● Texte présenté:
========================
Catégorie(s) : À la une, À découvrir, Sagesse & spiritualité, Psychologie, Développement personnel

La vie de Milarépa, l’un des plus importants saints tibétains, est une leçon de confiance, de patience et de persévérance. Malgré la charge karmique d’un meurtre, il finit par atteindre l’éveil et fit de nombreux émules.

Au sein du bouddhisme tibétain, Milarépa occupe une place comparable à celle de Bouddha lui-même. Ce saint tibétain, qui vécut au XIe siècle, incarne plus qu’aucun autre la dévotion spirituelle, la persévérance et la patience, autant de qualités qui lui permirent d’atteindre l’état d’éveil. Il continue, encore aujourd’hui, d’inspirer de très nombreux disciples de l’enseignement du Bouddha. Mais pour les Occidentaux aussi, la vie de Milarépa est une source d’inspiration. Elle illustre à quel point, même dans les situations les plus sombres, l’espoir d’une amélioration subsiste, tant que nous ne restons pas les bras croisés et que nous continuons à croire en l’imminence de jours meilleurs. Car si même un meurtrier, par son labeur acharné et sa sérénité face aux épreuves de la vie, parvient dans une seule vie à atteindre l’éveil, n’est-ce pas la preuve que rien n’est impossible ? Toute existence connaît des jours pluvieux. Milarépa nous apprend qu’il ne s’agit en réalité pas tant de ce qui nous arrive, mais plutôt de la façon dont nous y réagissons. En acceptant les déboires de notre vie d’une façon aussi éveillée que nous le faisons à l’égard de nos modestes réussites, nous pourrons devenir d’authentiques artistes de notre destin.
========================
Entrées de données enregistrées
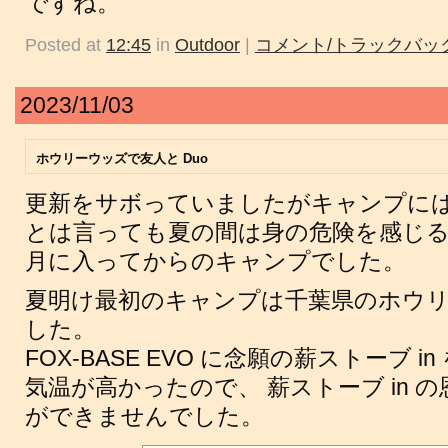
ですね。
Posted at
12:45
in
Outdoor
|
コメント/トラックバック
2023/11/03
ホウリーウッズで友人と Duo
更新をサボっていましたがキャンプに
とは言っても夏の間は身の危険を感じる
月に入ってからのキャンプでした。
夏明け最初のキャンプは千葉県のホウ
した。
FOX-BASE EVO に念願の薪ストーブ 
気温が高かったので、 薪ストーブ in 
ができませんでした。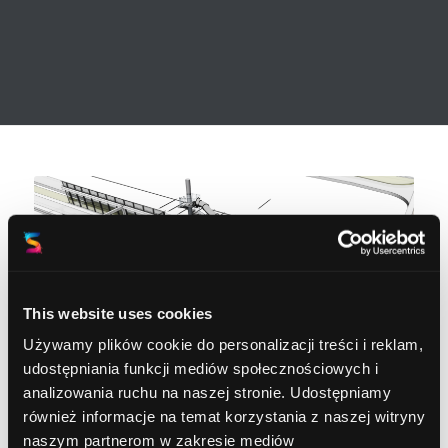
This website uses cookies
Używamy plików cookie do personalizacji treści i reklam,
udostępniania funkcji mediów społecznościowych i
analizowania ruchu na naszej stronie. Udostępniamy
również informacje na temat korzystania z naszej witryny
naszym partnerom w zakresie mediów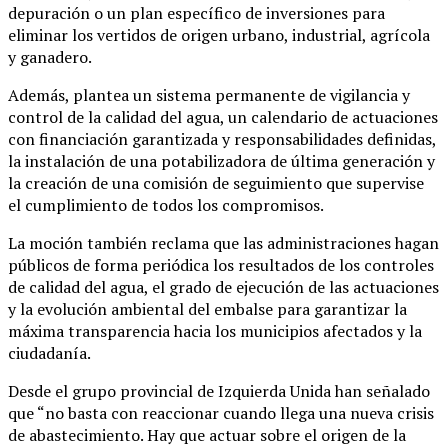
depuración o un plan específico de inversiones para
eliminar los vertidos de origen urbano, industrial, agrícola
y ganadero.
Además, plantea un sistema permanente de vigilancia y
control de la calidad del agua, un calendario de actuaciones
con financiación garantizada y responsabilidades definidas,
la instalación de una potabilizadora de última generación y
la creación de una comisión de seguimiento que supervise
el cumplimiento de todos los compromisos.
La moción también reclama que las administraciones hagan
públicos de forma periódica los resultados de los controles
de calidad del agua, el grado de ejecución de las actuaciones
y la evolución ambiental del embalse para garantizar la
máxima transparencia hacia los municipios afectados y la
ciudadanía.
Desde el grupo provincial de Izquierda Unida han señalado
que “no basta con reaccionar cuando llega una nueva crisis
de abastecimiento. Hay que actuar sobre el origen de la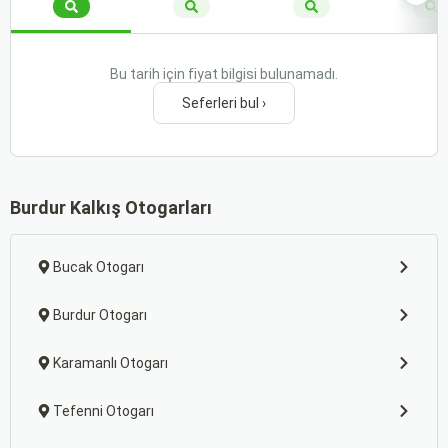
Bu tarih için fiyat bilgisi bulunamadı.
Seferleri bul ›
Burdur Kalkış Otogarları
Bucak Otogarı
Burdur Otogarı
Karamanlı Otogarı
Tefenni Otogarı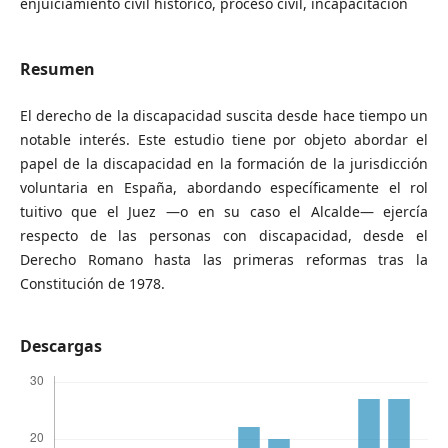
enjuiciamiento civil histórico, proceso civil, incapacitación
Resumen
El derecho de la discapacidad suscita desde hace tiempo un
notable interés. Este estudio tiene por objeto abordar el
papel de la discapacidad en la formación de la jurisdicción
voluntaria en España, abordando específicamente el rol
tuitivo que el Juez —o en su caso el Alcalde— ejercía
respecto de las personas con discapacidad, desde el
Derecho Romano hasta las primeras reformas tras la
Constitución de 1978.
Descargas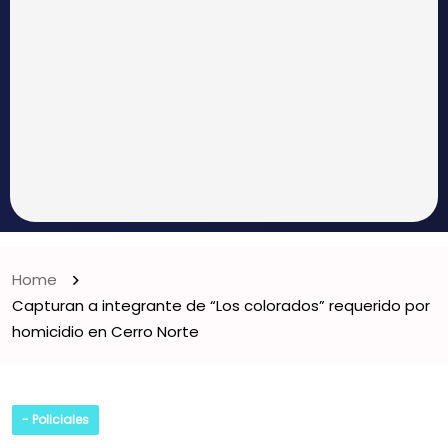
Home
Capturan a integrante de “Los colorados” requerido por
homicidio en Cerro Norte
- Policiales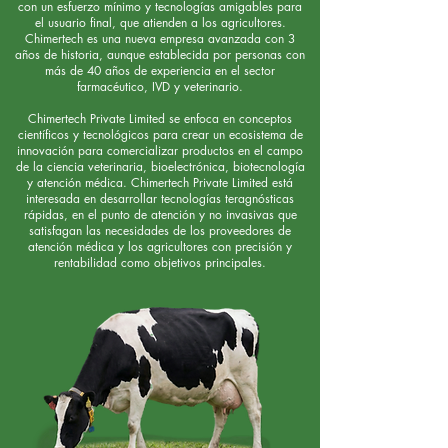
con un esfuerzo mínimo y tecnologías amigables para
el usuario final, que atienden a los agricultores.
Chimertech es una nueva empresa avanzada con 3
años de historia, aunque establecida por personas con
más de 40 años de experiencia en el sector
farmacéutico, IVD y veterinario.
Chimertech Private Limited se enfoca en conceptos
científicos y tecnológicos para crear un ecosistema de
innovación para comercializar productos en el campo
de la ciencia veterinaria, bioelectrónica, biotecnología
y atención médica. Chimertech Private Limited está
interesada en desarrollar tecnologías teragnósticas
rápidas, en el punto de atención y no invasivas que
satisfagan las necesidades de los proveedores de
atención médica y los agricultores con precisión y
rentabilidad como objetivos principales.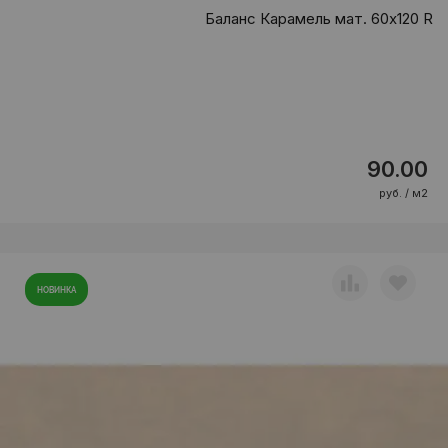
Баланс Карамель мат. 60x120 R
90.00
руб. / м2
НОВИНКА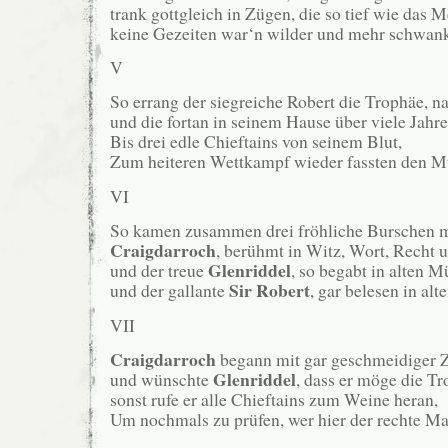
trank gottgleich in Zügen, die so tief wie das M
keine Gezeiten war‘n wilder und mehr schwanke
V
So errang der siegreiche Robert die Trophäe, na
und die fortan in seinem Hause über viele Jahre
Bis drei edle Chieftains von seinem Blut,
Zum heiteren Wettkampf wieder fassten den M
VI
So kamen zusammen drei fröhliche Burschen m
Craigdarroch
, berühmt in Witz, Wort, Recht 
Glenriddel
und der treue
, so begabt in alten 
Sir Robert
und der gallante
, gar belesen in al
VII
Craigdarroch
begann mit gar geschmeidiger 
Glenriddel
und wünschte
, dass er möge die T
sonst rufe er alle Chieftains zum Weine heran,
Um nochmals zu prüfen, wer hier der rechte M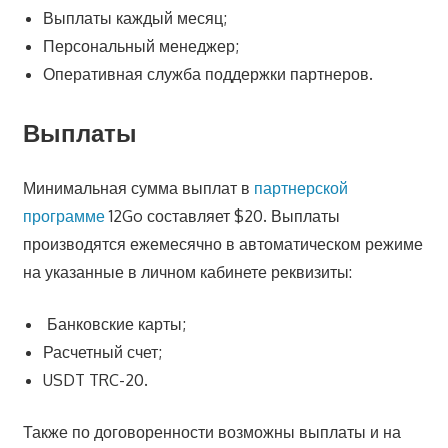
Выплаты каждый месяц;
Персональный менеджер;
Оперативная служба поддержки партнеров.
Выплаты
Минимальная сумма выплат в
партнерской
программе
12Go составляет $20. Выплаты
производятся ежемесячно в автоматическом режиме
на указанные в личном кабинете реквизиты:
Банковские карты;
Расчетный счет;
USDT TRC-20.
Также по договоренности возможны выплаты и на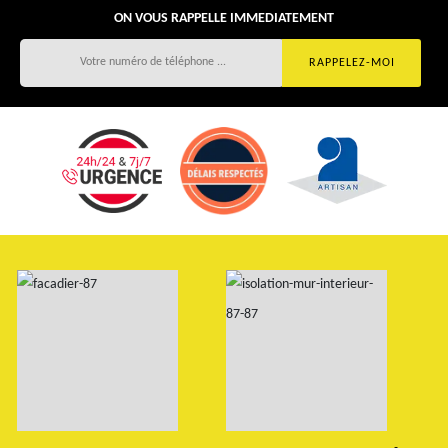
ON VOUS RAPPELLE IMMEDIATEMENT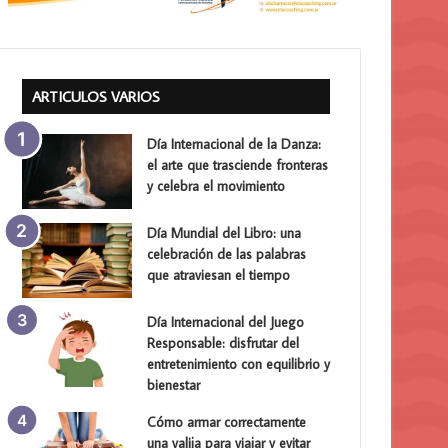
ARTICULOS VARIOS
Día Internacional de la Danza:
el arte que trasciende fronteras
y celebra el movimiento
Día Mundial del Libro: una
celebración de las palabras
que atraviesan el tiempo
Día Internacional del Juego
Responsable: disfrutar del
entretenimiento con equilibrio y
bienestar
Cómo armar correctamente
una valija para viajar y evitar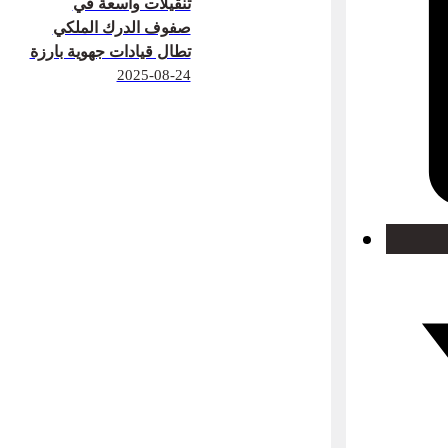
تنقيلات واسعة في
صفوف الدرك الملكي
تطال قيادات جهوية بارزة
2025-08-24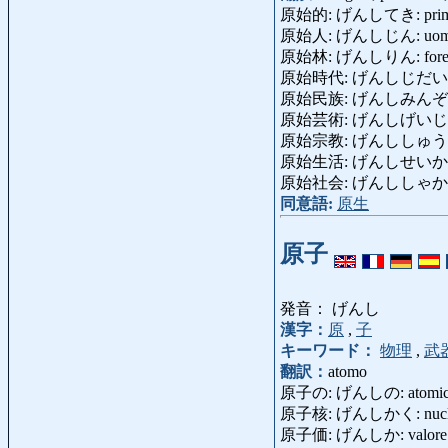
原始的: げんしてき: primitivo
原始人: げんしじん: uomo p
原始林: げんしりん: foresta
原始時代: げんしじだい: period
原始民族: げんしみんぞく: po
原始芸術: げんしげいじゅつ: ar
原始宗教: げんししゅうきょう: r
原始生活: げんしせいかつ: vit
原始社会: げんししゃかい: soc
同意語:
原生
原子
発音： げんし
漢字：
原
,
子
キーワード：
物理
,
武
翻訳：
atomo
原子の: げんしの: atomi
原子核: げんしかく: nucl
原子価: げんしか: valore a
========================
● À faire:
A) Recopiez le passage du texte sur Milarépa qui va de « La vie de Milarépa, l’un » jusqu'à « de nombreux émules. ».
B) Résumez en deux phrases le texte sur Milarépa.

● Réponses:
A)
La vie de Milarépa, l’un des plus importants saints tibétains, est une leçon de confiance, de patience et de persévérance. Malgré la charge karmique d’un meurtre, il finit par atteindre l’éveil et fit de nombreux émules.

B) Milarépa, saint tibétain du XIe siècle qui occupe dans le bouddhisme tibétain une place comparable à celle du Bouddha, atteignit l'éveil malgré la charge karmique d'un meurtre, grâce à sa dévotion, sa persévérance et sa patience. Sa vie, qui inspire encore de nombreux disciples ainsi que des Occidentaux, enseigne que l'essentiel n'est pas ce qui nous arrive mais la façon dont nous y réagissons.